### Supplied material

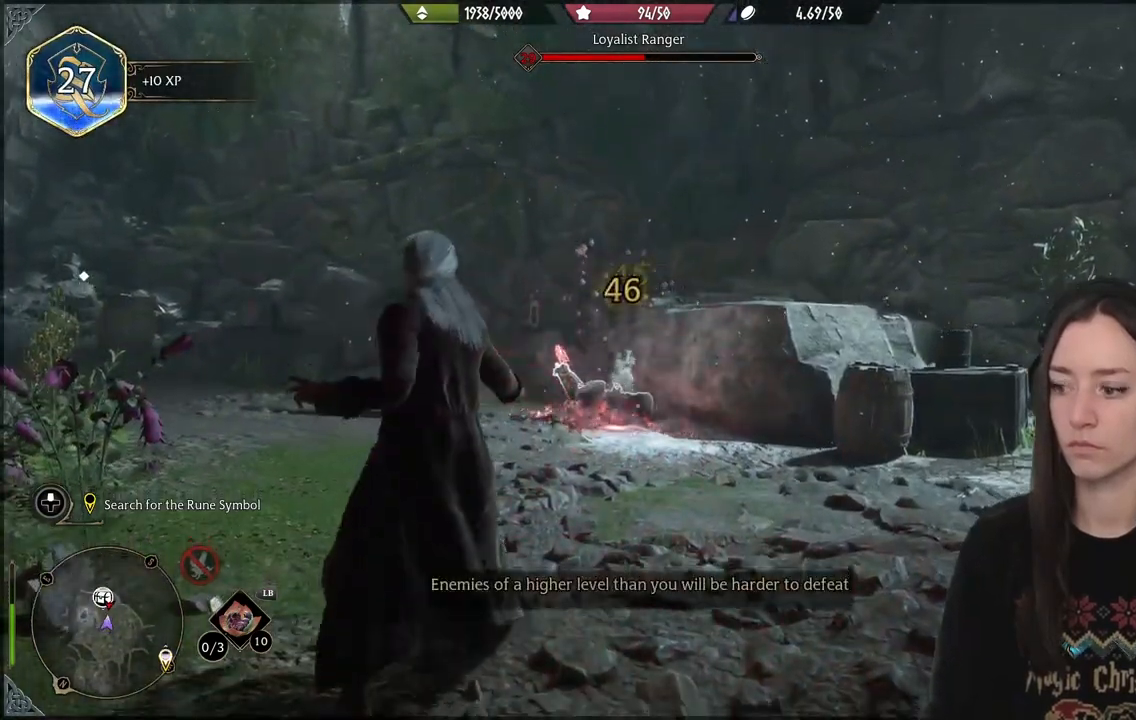
{"buttons": ["R2"], "left_stick": "center", "right_stick": "center", "events": []}
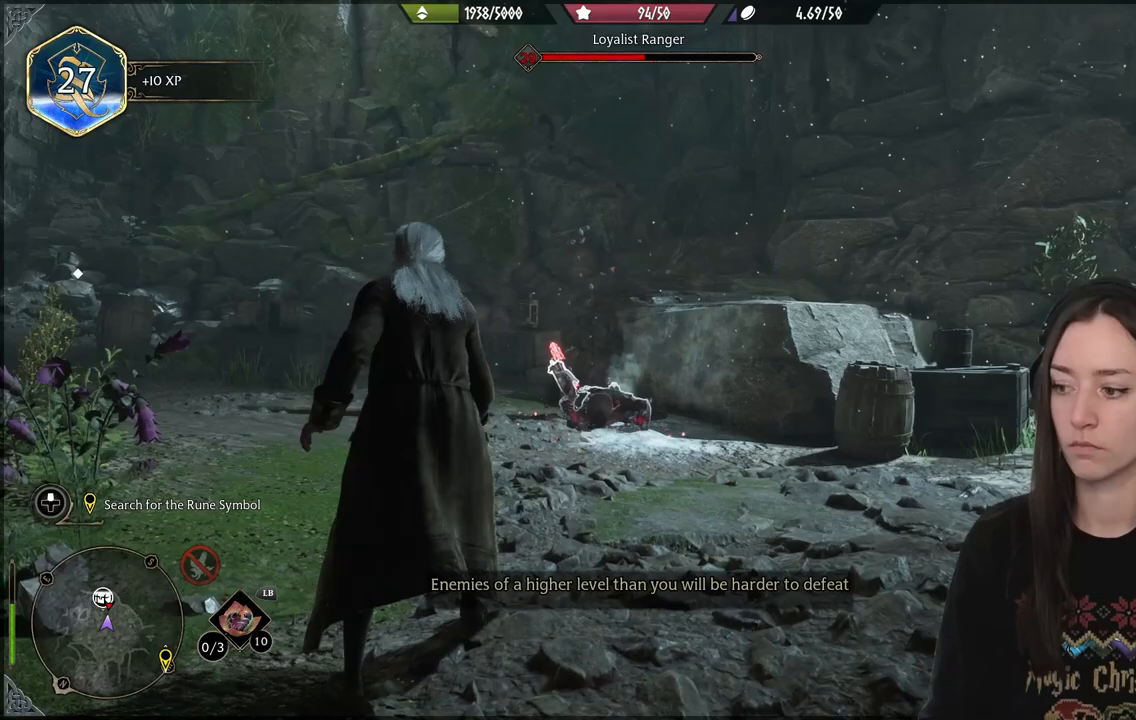
{"buttons": ["R2"], "left_stick": "center", "right_stick": "center", "events": [[50, "DPAD_DOWN", "down"], [150, "DPAD_DOWN", "up"]]}
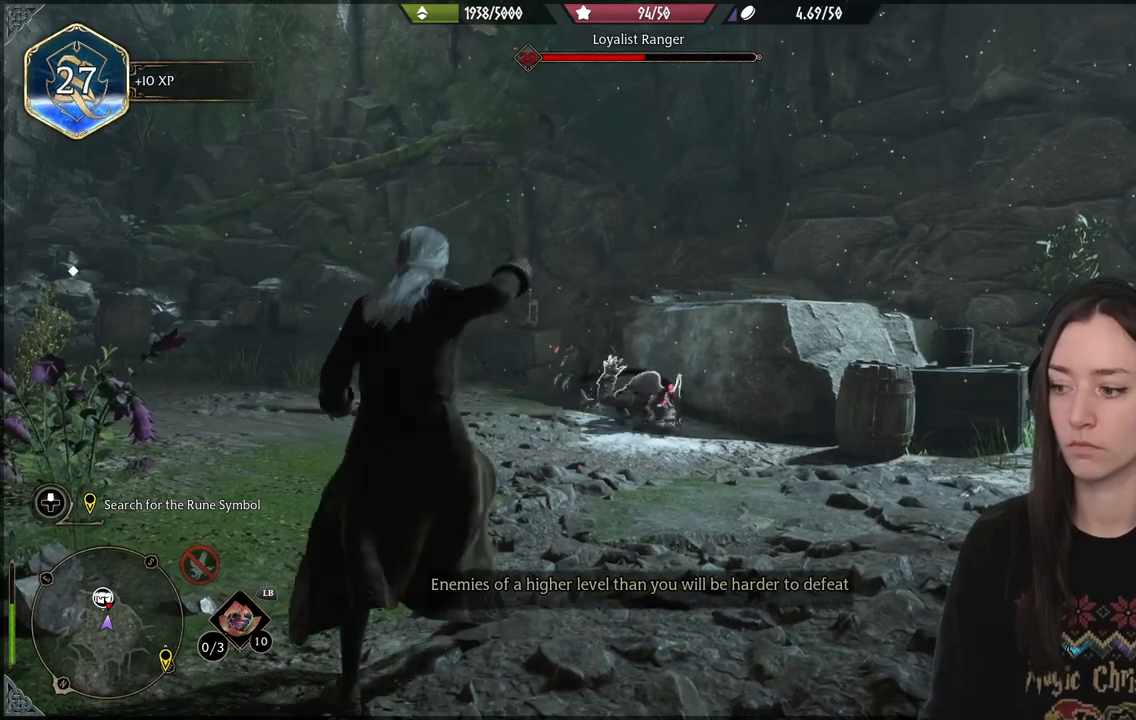
{"buttons": [], "left_stick": "center", "right_stick": "center", "events": [[67, "A", "down"], [167, "A", "up"], [417, "R2", "up"]]}
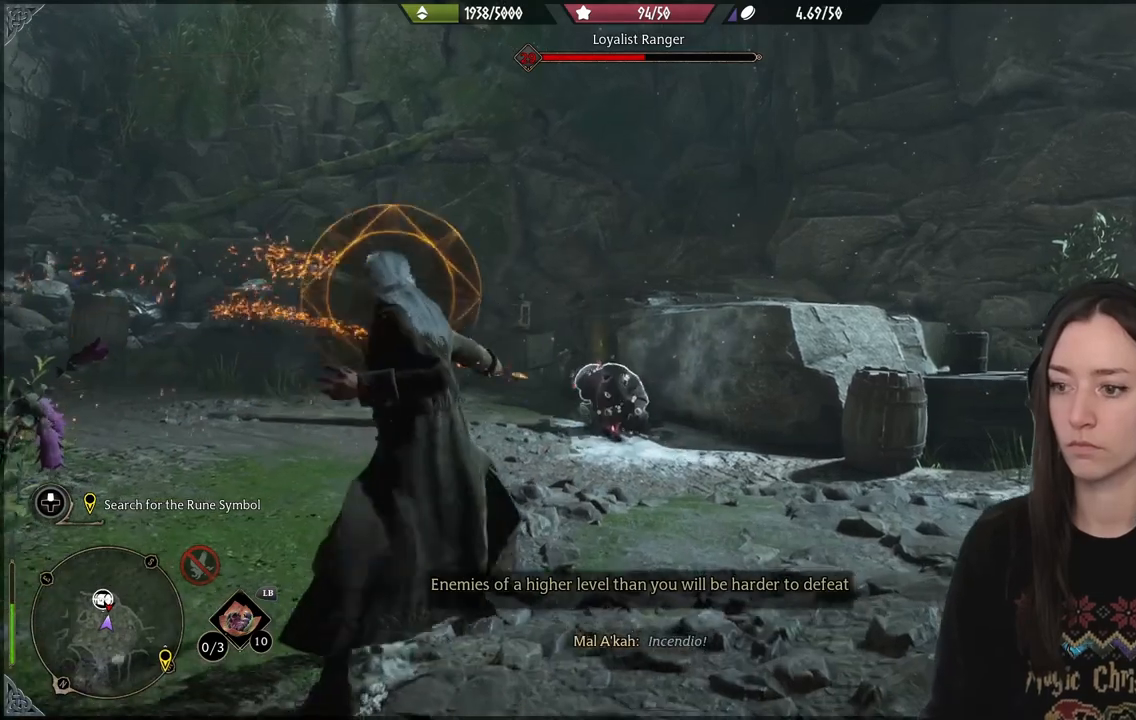
{"buttons": ["B", "R2"], "left_stick": "center", "right_stick": "center", "events": [[283, "R2", "down"], [467, "B", "down"]]}
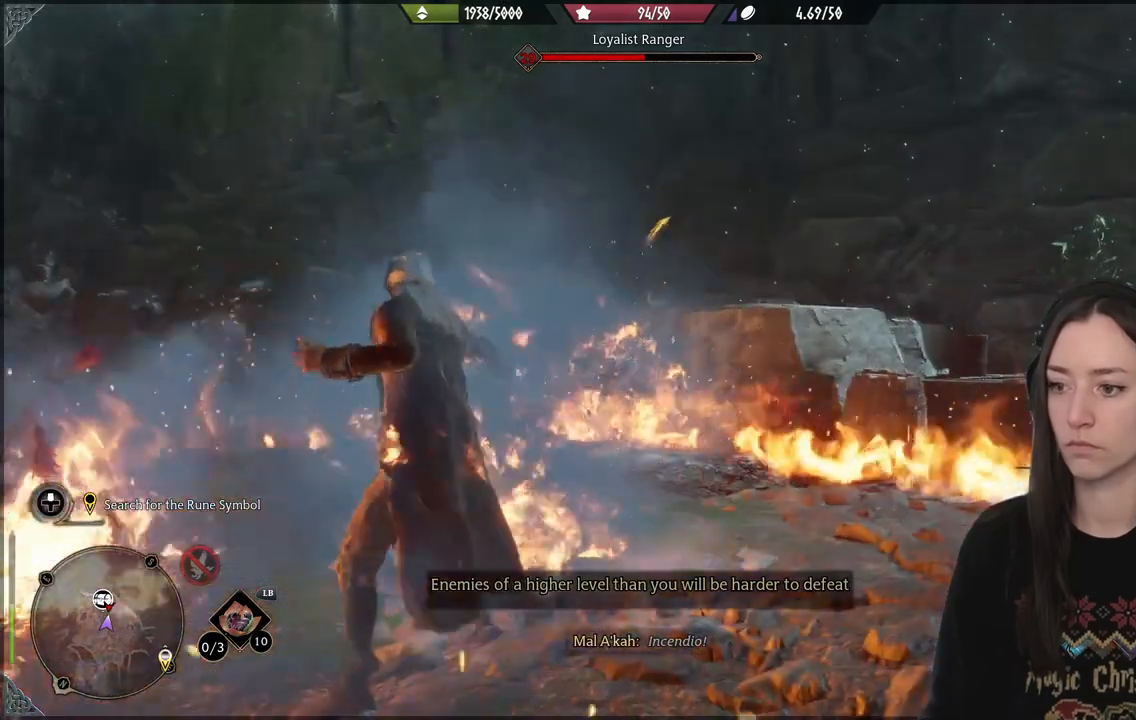
{"buttons": ["R2"], "left_stick": "center", "right_stick": "center", "events": [[67, "B", "up"]]}
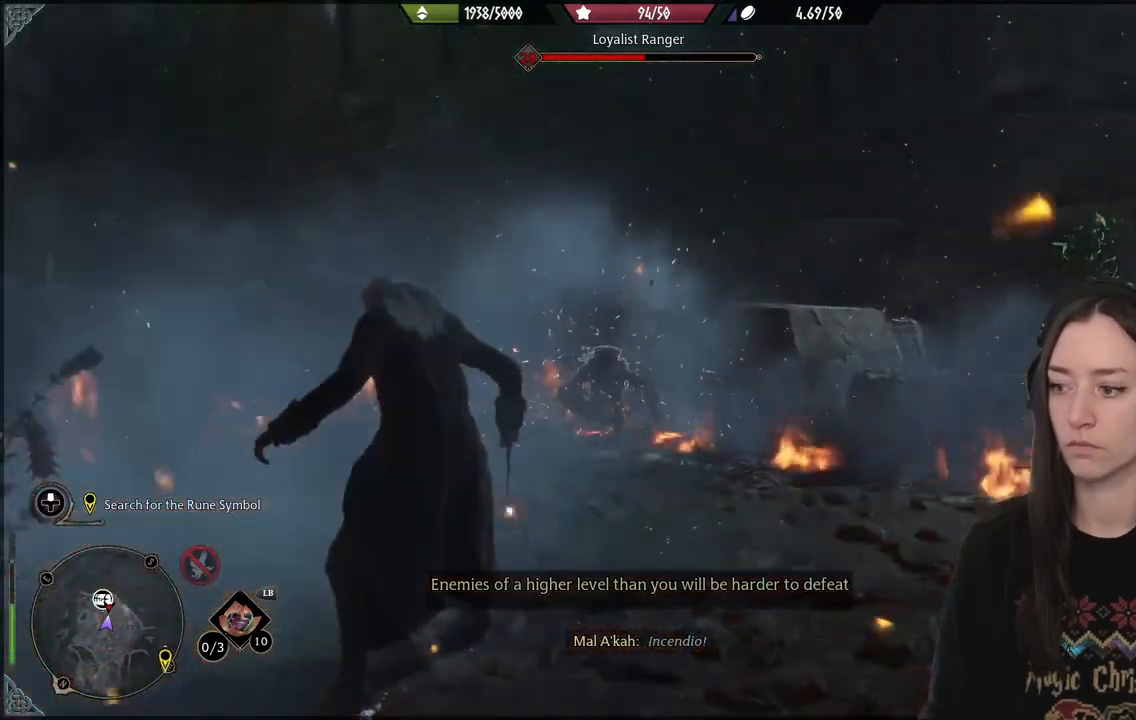
{"buttons": ["R2"], "left_stick": "center", "right_stick": "center", "events": [[217, "B", "down"], [300, "B", "up"]]}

### Task directions
Reproduce each entry exactly, without the pictures.

### Result of this exercise
{"buttons": ["R2"], "left_stick": "center", "right_stick": "center", "events": []}
{"buttons": ["R2"], "left_stick": "center", "right_stick": "center", "events": [[50, "DPAD_DOWN", "down"], [150, "DPAD_DOWN", "up"]]}
{"buttons": [], "left_stick": "center", "right_stick": "center", "events": [[67, "A", "down"], [167, "A", "up"], [417, "R2", "up"]]}
{"buttons": ["B", "R2"], "left_stick": "center", "right_stick": "center", "events": [[283, "R2", "down"], [467, "B", "down"]]}
{"buttons": ["R2"], "left_stick": "center", "right_stick": "center", "events": [[67, "B", "up"]]}
{"buttons": ["R2"], "left_stick": "center", "right_stick": "center", "events": [[217, "B", "down"], [300, "B", "up"]]}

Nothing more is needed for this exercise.